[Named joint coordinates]
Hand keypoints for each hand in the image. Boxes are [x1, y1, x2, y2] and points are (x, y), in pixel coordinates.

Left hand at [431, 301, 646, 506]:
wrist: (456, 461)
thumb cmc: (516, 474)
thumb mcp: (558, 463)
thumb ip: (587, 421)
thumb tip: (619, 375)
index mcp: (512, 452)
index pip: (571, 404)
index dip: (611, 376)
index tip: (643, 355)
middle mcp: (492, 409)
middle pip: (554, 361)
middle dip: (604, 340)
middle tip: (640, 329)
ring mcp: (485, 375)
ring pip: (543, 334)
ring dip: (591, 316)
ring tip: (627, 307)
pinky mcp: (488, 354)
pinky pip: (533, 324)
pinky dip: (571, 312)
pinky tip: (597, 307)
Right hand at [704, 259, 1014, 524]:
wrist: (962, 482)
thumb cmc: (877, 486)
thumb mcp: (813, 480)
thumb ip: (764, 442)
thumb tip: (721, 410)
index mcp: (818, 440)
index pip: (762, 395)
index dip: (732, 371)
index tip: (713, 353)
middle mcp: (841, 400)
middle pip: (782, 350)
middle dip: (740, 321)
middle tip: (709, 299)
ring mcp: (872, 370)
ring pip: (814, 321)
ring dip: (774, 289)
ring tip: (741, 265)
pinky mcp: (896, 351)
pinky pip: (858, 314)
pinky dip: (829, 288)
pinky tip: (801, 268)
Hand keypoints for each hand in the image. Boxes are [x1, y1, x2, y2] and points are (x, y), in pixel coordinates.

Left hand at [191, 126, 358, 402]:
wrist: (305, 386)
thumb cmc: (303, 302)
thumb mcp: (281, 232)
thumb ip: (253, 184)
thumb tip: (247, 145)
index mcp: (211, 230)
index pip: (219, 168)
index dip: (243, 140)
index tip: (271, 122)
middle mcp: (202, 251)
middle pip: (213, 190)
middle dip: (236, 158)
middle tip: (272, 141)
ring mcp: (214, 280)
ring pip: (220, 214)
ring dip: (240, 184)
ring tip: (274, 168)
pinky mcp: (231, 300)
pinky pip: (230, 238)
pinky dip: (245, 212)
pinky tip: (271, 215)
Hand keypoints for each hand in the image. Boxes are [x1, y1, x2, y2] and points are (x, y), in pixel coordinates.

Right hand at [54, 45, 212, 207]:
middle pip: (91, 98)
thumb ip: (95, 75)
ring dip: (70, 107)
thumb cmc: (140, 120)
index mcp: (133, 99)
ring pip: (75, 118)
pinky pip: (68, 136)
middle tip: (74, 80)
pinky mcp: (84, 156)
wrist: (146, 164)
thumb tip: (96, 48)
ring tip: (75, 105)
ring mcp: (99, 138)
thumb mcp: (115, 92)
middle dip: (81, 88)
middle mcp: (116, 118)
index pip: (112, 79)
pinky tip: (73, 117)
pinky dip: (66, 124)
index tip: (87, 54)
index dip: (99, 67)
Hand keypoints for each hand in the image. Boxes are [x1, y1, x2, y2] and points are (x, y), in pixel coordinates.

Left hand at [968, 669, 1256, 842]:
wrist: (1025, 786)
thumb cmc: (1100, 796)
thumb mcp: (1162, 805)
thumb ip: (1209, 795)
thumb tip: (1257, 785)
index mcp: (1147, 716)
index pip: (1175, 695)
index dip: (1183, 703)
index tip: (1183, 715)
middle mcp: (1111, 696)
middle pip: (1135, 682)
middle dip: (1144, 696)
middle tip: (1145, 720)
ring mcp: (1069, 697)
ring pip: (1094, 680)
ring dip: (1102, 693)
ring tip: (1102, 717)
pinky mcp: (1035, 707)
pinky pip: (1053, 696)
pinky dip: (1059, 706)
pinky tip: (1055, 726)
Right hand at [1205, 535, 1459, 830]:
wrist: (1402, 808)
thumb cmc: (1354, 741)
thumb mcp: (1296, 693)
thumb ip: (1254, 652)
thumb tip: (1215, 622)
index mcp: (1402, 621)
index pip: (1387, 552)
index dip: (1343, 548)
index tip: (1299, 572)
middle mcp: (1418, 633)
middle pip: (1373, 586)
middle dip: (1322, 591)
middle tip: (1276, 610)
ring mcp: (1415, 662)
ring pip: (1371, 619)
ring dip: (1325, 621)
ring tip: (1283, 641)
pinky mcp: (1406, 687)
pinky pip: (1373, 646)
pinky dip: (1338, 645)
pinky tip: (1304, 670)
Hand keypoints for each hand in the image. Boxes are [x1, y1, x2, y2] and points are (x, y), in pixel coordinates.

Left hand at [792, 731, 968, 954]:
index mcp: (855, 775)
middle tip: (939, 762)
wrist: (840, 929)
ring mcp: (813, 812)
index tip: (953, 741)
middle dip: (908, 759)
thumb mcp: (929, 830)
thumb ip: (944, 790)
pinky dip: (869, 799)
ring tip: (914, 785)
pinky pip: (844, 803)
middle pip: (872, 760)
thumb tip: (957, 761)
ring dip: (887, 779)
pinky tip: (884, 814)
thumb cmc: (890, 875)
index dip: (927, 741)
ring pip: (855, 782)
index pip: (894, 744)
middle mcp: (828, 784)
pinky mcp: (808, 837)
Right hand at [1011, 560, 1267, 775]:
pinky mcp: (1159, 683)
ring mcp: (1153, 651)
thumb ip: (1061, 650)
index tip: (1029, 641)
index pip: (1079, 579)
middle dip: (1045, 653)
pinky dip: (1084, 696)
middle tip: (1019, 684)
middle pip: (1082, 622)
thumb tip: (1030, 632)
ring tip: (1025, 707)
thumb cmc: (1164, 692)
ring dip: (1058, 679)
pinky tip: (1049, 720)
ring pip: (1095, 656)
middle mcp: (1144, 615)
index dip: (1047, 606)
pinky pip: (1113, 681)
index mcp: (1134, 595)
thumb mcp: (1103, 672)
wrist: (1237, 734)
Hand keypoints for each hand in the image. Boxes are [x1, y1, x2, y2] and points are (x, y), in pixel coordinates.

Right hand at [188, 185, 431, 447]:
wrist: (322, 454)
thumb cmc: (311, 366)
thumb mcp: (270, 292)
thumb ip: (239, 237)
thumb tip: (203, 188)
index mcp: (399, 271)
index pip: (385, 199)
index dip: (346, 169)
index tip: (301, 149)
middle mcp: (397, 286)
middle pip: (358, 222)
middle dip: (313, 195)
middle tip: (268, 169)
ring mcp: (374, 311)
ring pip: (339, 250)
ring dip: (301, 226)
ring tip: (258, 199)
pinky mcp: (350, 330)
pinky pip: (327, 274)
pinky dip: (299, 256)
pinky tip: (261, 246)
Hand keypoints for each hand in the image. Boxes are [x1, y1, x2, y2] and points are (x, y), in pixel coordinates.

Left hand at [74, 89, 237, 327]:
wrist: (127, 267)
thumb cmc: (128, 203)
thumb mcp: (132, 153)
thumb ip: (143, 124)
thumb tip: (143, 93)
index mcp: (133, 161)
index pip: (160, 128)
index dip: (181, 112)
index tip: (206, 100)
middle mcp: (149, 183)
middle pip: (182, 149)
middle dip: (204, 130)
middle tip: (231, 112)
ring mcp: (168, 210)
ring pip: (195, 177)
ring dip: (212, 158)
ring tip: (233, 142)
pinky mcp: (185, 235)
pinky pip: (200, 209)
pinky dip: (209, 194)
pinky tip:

## EXERCISE
Nothing is to be altered; retype each entry exactly.

## ANSWER SECTION
Hand keypoints for each hand in the image. Boxes are [x1, y1, x2, y2] and points are (x, y), in pixel coordinates.

Left hand at [431, 301, 646, 506]:
wrist: (456, 461)
thumb cmc: (516, 474)
thumb mcp: (558, 463)
thumb ip: (587, 421)
thumb tip: (619, 375)
index mcp: (512, 452)
index pip: (571, 404)
index dip: (611, 376)
index tip: (643, 355)
middle mcp: (492, 409)
middle pip: (554, 361)
middle dip: (604, 340)
middle tip: (640, 329)
ring mcp: (485, 375)
ring pip: (543, 334)
ring dip: (591, 316)
ring tip: (627, 307)
pinky mcp: (488, 354)
pinky pip: (533, 324)
pinky dip: (571, 312)
pinky tip: (597, 307)
Right hand at [704, 259, 1014, 524]:
wrist: (962, 482)
thumb cmc: (877, 486)
thumb mcp: (813, 480)
thumb ip: (764, 442)
thumb tip: (721, 410)
index mcp: (818, 440)
index pip: (762, 395)
index dip: (732, 371)
index tip: (713, 353)
middle mcp: (841, 400)
middle pip: (782, 350)
middle dip: (740, 321)
middle tip: (709, 299)
ring mcp: (872, 370)
ring pip: (814, 321)
ring dip: (774, 289)
ring tip: (741, 265)
pinky mcp: (896, 351)
pinky pip: (858, 314)
pinky dip: (829, 288)
pinky tip: (801, 268)
Hand keypoints for each hand in the image. Boxes are [x1, y1, x2, y2] and points are (x, y), in pixel coordinates.

Left hand at [191, 126, 358, 402]:
wrist: (305, 386)
thumb cmc: (303, 302)
thumb mcp: (281, 232)
thumb ip: (253, 184)
thumb tip: (247, 145)
index mcp: (211, 230)
index pip: (219, 168)
index dip: (243, 140)
index tip: (271, 122)
middle mcp: (202, 251)
middle pip: (213, 190)
middle dip: (236, 158)
middle tip: (272, 141)
ring mcp: (214, 280)
ring pip: (220, 214)
ring dip: (240, 184)
ring tip: (274, 168)
pinky mcp: (231, 300)
pinky pip: (230, 238)
pinky dip: (245, 212)
pinky tip: (271, 215)
Hand keypoints for each hand in the image. Boxes are [x1, y1, x2, y2] and points are (x, y), in pixel coordinates.

Right hand at [54, 45, 212, 207]:
middle pip: (91, 98)
thumb ip: (95, 75)
ring dip: (70, 107)
thumb cmc: (140, 120)
index mcp: (133, 99)
ring pip: (75, 118)
pinky pip: (68, 136)
middle tip: (74, 80)
pinky mcp: (84, 156)
wrist: (146, 164)
thumb tip: (96, 48)
ring tip: (75, 105)
ring mcp: (99, 138)
thumb mcp: (115, 92)
middle dip: (81, 88)
middle mcp: (116, 118)
index pip: (112, 79)
pinky tip: (73, 117)
pinky dip: (66, 124)
index tip: (87, 54)
index dip: (99, 67)
Hand keypoints for each hand in the image. Boxes are [x1, y1, x2, y2] and points are (x, y), in pixel coordinates.

Left hand at [968, 669, 1256, 842]:
wrist: (1025, 786)
thumb cmc: (1100, 796)
thumb mcp: (1162, 805)
thumb ip: (1209, 795)
thumb tip: (1257, 785)
index mcp: (1147, 716)
index pip: (1175, 695)
index dip: (1183, 703)
index tip: (1183, 715)
middle mcp: (1111, 696)
middle pip: (1135, 682)
middle dip: (1144, 696)
middle tip: (1145, 720)
ring mcp: (1069, 697)
ring pip: (1094, 680)
ring dip: (1102, 693)
ring tip: (1102, 717)
pinky mcp: (1035, 707)
pinky pip: (1053, 696)
pinky dip: (1059, 706)
pinky tip: (1055, 726)
Right hand at [1205, 535, 1459, 830]:
wrist: (1402, 808)
thumb cmc: (1354, 741)
thumb mcp: (1296, 693)
thumb ip: (1254, 652)
thumb tip: (1215, 622)
index mcp: (1402, 621)
index pip: (1387, 552)
index dip: (1343, 548)
index tip: (1299, 572)
middle mcp: (1418, 633)
middle pip: (1373, 586)
middle dip: (1322, 591)
middle tip: (1276, 610)
ring mcp: (1415, 662)
ring pip: (1371, 619)
ring dip: (1325, 621)
ring tip: (1283, 641)
pinky mcp: (1406, 687)
pinky pip: (1373, 646)
pinky dip: (1338, 645)
pinky tip: (1304, 670)
Hand keypoints for each hand in the image. Boxes are [x1, y1, x2, y2] and points are (x, y), in pixel coordinates.

Left hand at [792, 731, 968, 954]:
index mcp: (855, 775)
middle tip: (939, 762)
wrist: (840, 929)
ring mcp: (813, 812)
index tip: (953, 741)
middle dip: (908, 759)
thumb mcp: (929, 830)
thumb ip: (944, 790)
pinky dip: (869, 799)
ring tip: (914, 785)
pinky pip: (844, 803)
middle pip: (872, 760)
thumb tip: (957, 761)
ring dip: (887, 779)
pinky tip: (884, 814)
thumb cmc: (890, 875)
index dip: (927, 741)
ring pip: (855, 782)
index pip: (894, 744)
middle mcp: (828, 784)
pinky mcp: (808, 837)
Right hand at [1011, 560, 1267, 775]:
pinky mcp: (1159, 683)
ring mcp: (1153, 651)
thumb ip: (1061, 650)
index tip: (1029, 641)
index pip: (1079, 579)
middle dip: (1045, 653)
pinky dip: (1084, 696)
middle tip: (1019, 684)
middle pip: (1082, 622)
thumb tip: (1030, 632)
ring tip: (1025, 707)
thumb cmc: (1164, 692)
ring dip: (1058, 679)
pinky tip: (1049, 720)
ring pip: (1095, 656)
middle mcp: (1144, 615)
index dip: (1047, 606)
pinky pip: (1113, 681)
index mcp: (1134, 595)
thumb mcp: (1103, 672)
wrist: (1237, 734)
Hand keypoints for each hand in the image. Boxes are [x1, y1, x2, y2] and points are (x, y), in pixel coordinates.

Right hand at [188, 185, 431, 447]:
wrist: (322, 454)
thumb cmc: (311, 366)
thumb mcp: (270, 292)
thumb ip: (239, 237)
thumb tip: (203, 188)
index mcp: (399, 271)
index pip: (385, 199)
index dip: (346, 169)
index tip: (301, 149)
middle mcp: (397, 286)
middle pip: (358, 222)
middle dip: (313, 195)
middle tip: (268, 169)
ring mcp: (374, 311)
ring pip: (339, 250)
ring dip: (301, 226)
ring tip: (258, 199)
pinky mcp: (350, 330)
pinky pip: (327, 274)
pinky dip: (299, 256)
pinky tip: (261, 246)
Hand keypoints for each hand in the image. Boxes are [x1, y1, x2, y2] and points are (x, y), in pixel coordinates.

Left hand at [74, 89, 237, 327]:
wrist: (127, 267)
thumb cmc: (128, 203)
thumb mcp: (132, 153)
thumb ip: (143, 124)
thumb tip: (143, 93)
index mcp: (133, 161)
index pip: (160, 128)
index dip: (181, 112)
index tip: (206, 100)
middle mcp: (149, 183)
middle pip: (182, 149)
middle dip: (204, 130)
middle tip: (231, 112)
ring mcp: (168, 210)
ring pip: (195, 177)
ring dip: (212, 158)
ring tip: (233, 142)
pinky mcp: (185, 235)
pinky pip: (200, 209)
pinky dip: (209, 194)
pinky tip:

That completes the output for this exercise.